Meghan is the first in her family to finish college and has long
held her family together. As thrilling as it was to be in New York,
it was also hard.
Meghan often wondered if she should come home. Her husband Aaron
told her no. He and the girls were fine, what she was doing mattered
and he was proud of her. He sometimes called her superwoman.
"If he wasn't such a good dad and there for my children, I could
never do this," said Meghan. He deserves credit too, she said, "but
I guess you could say the limelight's on me."
Being a COVID-19 travel nurse isn't glamorous. Meghan had to wear
protective gear during her shifts and there was a lengthy
decontamination process when she got home each night. She lived in a
hotel room with another nurse and had to find a laundromat every few
days to wash her scrubs.
But sometimes it did feel like a grand adventure. She saw the Statue
of Liberty. She heard someone speaking Russian. She learned how to
fold a slice of pizza.
Restaurants sometimes gave her and her friends free food "because
we're nurses," she said with a bit of awe.
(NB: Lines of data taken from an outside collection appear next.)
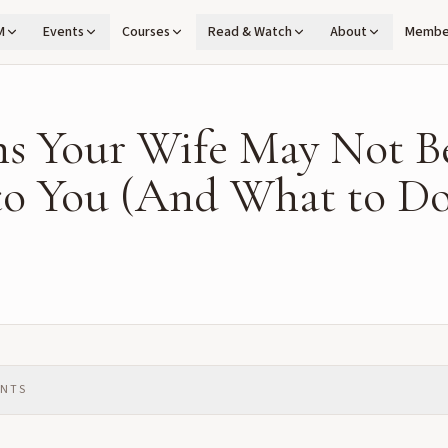
M
Events
Courses
Read & Watch
About
Membe
ns Your Wife May Not B
to You (And What to Do
ENTS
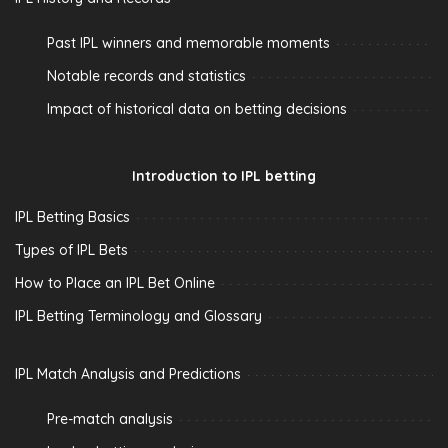
Past IPL winners and memorable moments
Notable records and statistics
Impact of historical data on betting decisions
Introduction to IPL betting
IPL Betting Basics
Types of IPL Bets
How to Place an IPL Bet Online
IPL Betting Terminology and Glossary
IPL Match Analysis and Predictions
Pre-match analysis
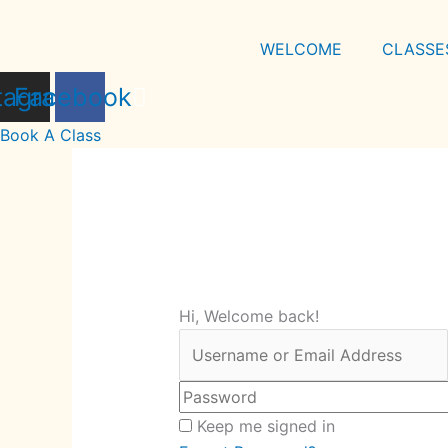
Skip
to
WELCOME
CLASSE
content
tagram
Facebook
Book A Class
Hi, Welcome back!
Keep me signed in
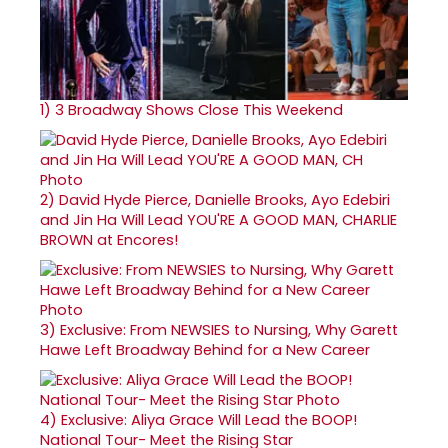
1)
3 Broadway Shows Close This Weekend
2)
David Hyde Pierce, Danielle Brooks, Ayo Edebiri
and Jin Ha Will Lead YOU'RE A GOOD MAN, CHARLIE
BROWN at Encores!
3)
Exclusive: From NEWSIES to Nursing, Why Garett
Hawe Left Broadway Behind for a New Career
4)
Exclusive: Aliya Grace Will Lead the BOOP!
National Tour- Meet the Rising Star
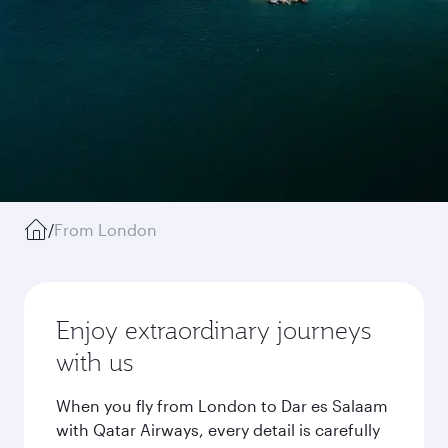
/
From London
Enjoy extraordinary journeys
with us
When you fly from London to Dar es Salaam
with Qatar Airways, every detail is carefully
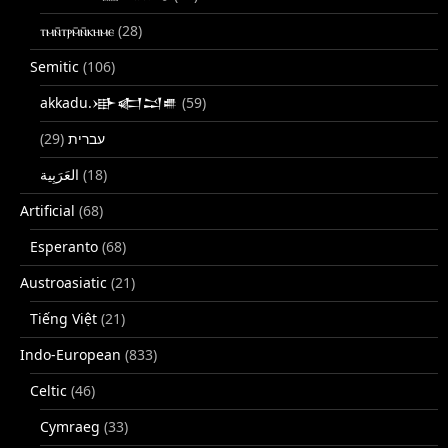
ⲧⲙⲛ̄ⲧⲣⲙ̄ⲛ̄ⲕⲏⲙⲉ
(28)
Semitic
(106)
akkadu.𒀝𒅗𒁺𒌑
(59)
(29)
עברית
(18)
Artificial
(68)
Esperanto
(68)
Austroasiatic
(21)
Tiếng Việt
(21)
Indo-European
(833)
Celtic
(46)
Cymraeg
(33)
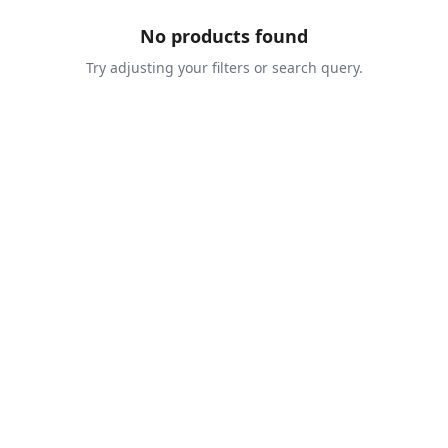
No products found
Try adjusting your filters or search query.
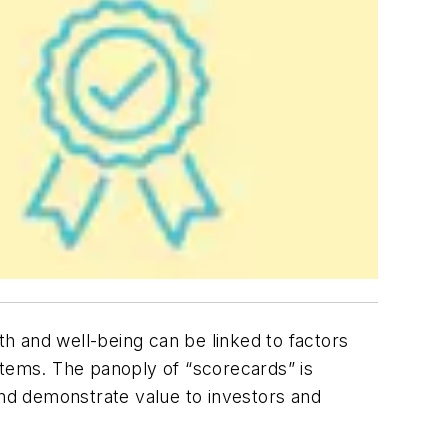
h and well-being can be linked to factors
stems. The panoply of “scorecards” is
and demonstrate value to investors and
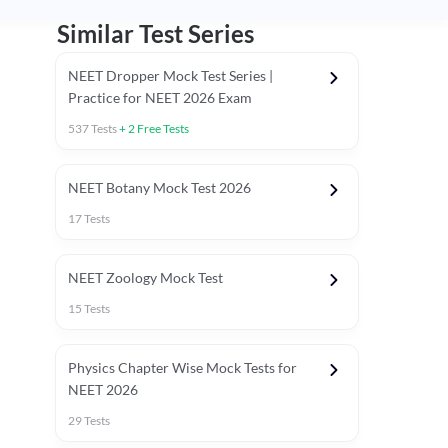
Similar Test Series
NEET Dropper Mock Test Series |
Practice for NEET 2026 Exam
537
Tests
+
2
Free Tests
Special Session
NEET Botany Mock Test 2026
17
Tests
NEET Zoology Mock Test
15
Tests
Physics Chapter Wise Mock Tests for
NEET 2026
29
Tests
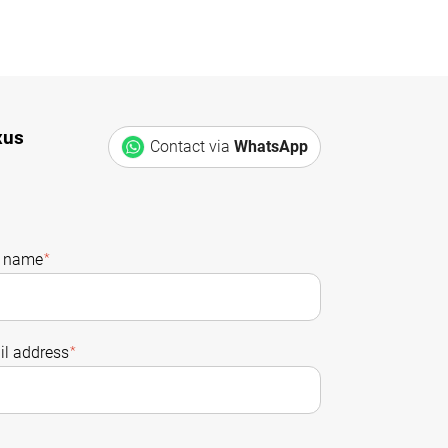
xus
Contact via
WhatsApp
t name
*
l address
*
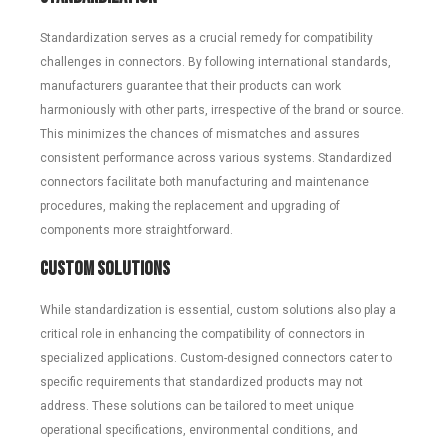
Standardization serves as a crucial remedy for compatibility
challenges in connectors. By following international standards,
manufacturers guarantee that their products can work
harmoniously with other parts, irrespective of the brand or source.
This minimizes the chances of mismatches and assures
consistent performance across various systems. Standardized
connectors facilitate both manufacturing and maintenance
procedures, making the replacement and upgrading of
components more straightforward.
Custom Solutions
While standardization is essential, custom solutions also play a
critical role in enhancing the compatibility of connectors in
specialized applications. Custom-designed connectors cater to
specific requirements that standardized products may not
address. These solutions can be tailored to meet unique
operational specifications, environmental conditions, and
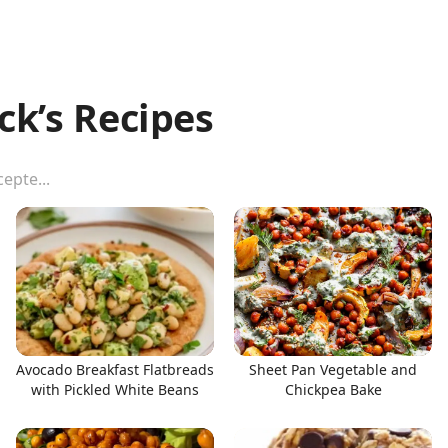
ck’s Recipes
Avocado Breakfast Flatbreads
Sheet Pan Vegetable and
with Pickled White Beans
Chickpea Bake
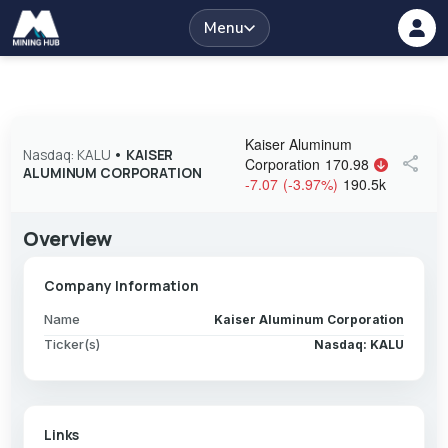
Menu
Kaiser Aluminum
Nasdaq: KALU
•
KAISER
share
Corporation
170.98
ALUMINUM CORPORATION
-7.07
(
-3.97
%
)
190.5k
Overview
Company Information
Name
Kaiser Aluminum Corporation
Ticker(s)
Nasdaq: KALU
Links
She took selfie after
selfie standing in the middle of empty New York City streets and no
cabbies honked at her.
Her husband Aaron said he was sometimes a little jealous (it's New
York), occasionally worried (again, New York), but mostly he was
just really proud. "Meghan hasn't been out there in the world," he
said. She nailed it.
Now, at the end of her contract, Meghan is unsure of what the future
holds.
She is back in a small town in the Midwest. She no longer has a job
and she is coming off the biggest high of her life. She sometimes
asks herself, will I have the desire to go back to this life?
Something about New York stood out to her: people there had
aspirations to make something of themselves.